What you will do:
From the records below, please repeat exactly the line that has "Haber Arşivi", the line that has "il patrimonio abitativo comunale", and every line between them, and nothing else.

[Start of section]

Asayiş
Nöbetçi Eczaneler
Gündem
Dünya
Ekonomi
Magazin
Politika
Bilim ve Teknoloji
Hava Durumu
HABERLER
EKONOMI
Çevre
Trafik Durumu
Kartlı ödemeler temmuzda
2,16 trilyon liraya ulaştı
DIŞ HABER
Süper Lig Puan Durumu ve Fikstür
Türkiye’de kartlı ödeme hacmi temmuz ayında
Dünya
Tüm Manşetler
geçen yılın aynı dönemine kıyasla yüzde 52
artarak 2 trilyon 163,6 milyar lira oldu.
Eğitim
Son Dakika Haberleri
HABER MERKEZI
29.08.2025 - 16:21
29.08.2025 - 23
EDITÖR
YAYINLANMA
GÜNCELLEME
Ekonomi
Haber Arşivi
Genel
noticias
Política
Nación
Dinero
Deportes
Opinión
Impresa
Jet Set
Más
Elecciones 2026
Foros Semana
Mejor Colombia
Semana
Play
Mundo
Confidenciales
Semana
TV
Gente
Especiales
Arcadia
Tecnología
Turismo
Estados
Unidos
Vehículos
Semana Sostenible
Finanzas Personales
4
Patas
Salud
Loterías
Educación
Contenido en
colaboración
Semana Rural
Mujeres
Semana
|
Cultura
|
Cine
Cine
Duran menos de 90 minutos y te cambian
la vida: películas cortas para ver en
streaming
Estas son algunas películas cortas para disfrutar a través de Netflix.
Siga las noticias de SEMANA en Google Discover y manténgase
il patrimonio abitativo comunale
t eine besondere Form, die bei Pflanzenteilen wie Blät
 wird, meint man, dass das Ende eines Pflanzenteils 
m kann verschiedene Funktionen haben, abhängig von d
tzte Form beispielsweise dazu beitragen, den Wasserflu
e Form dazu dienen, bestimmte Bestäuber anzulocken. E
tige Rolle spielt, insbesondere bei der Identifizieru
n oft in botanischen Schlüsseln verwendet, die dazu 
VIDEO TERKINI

[End of section]

Solution to this exercise:
Haber Arşivi
Genel
noticias
Política
Nación
Dinero
Deportes
Opinión
Impresa
Jet Set
Más
Elecciones 2026
Foros Semana
Mejor Colombia
Semana
Play
Mundo
Confidenciales
Semana
TV
Gente
Especiales
Arcadia
Tecnología
Turismo
Estados
Unidos
Vehículos
Semana Sostenible
Finanzas Personales
4
Patas
Salud
Loterías
Educación
Contenido en
colaboración
Semana Rural
Mujeres
Semana
|
Cultura
|
Cine
Cine
Duran menos de 90 minutos y te cambian
la vida: películas cortas para ver en
streaming
Estas son algunas películas cortas para disfrutar a través de Netflix.
Siga las noticias de SEMANA en Google Discover y manténgase
il patrimonio abitativo comunale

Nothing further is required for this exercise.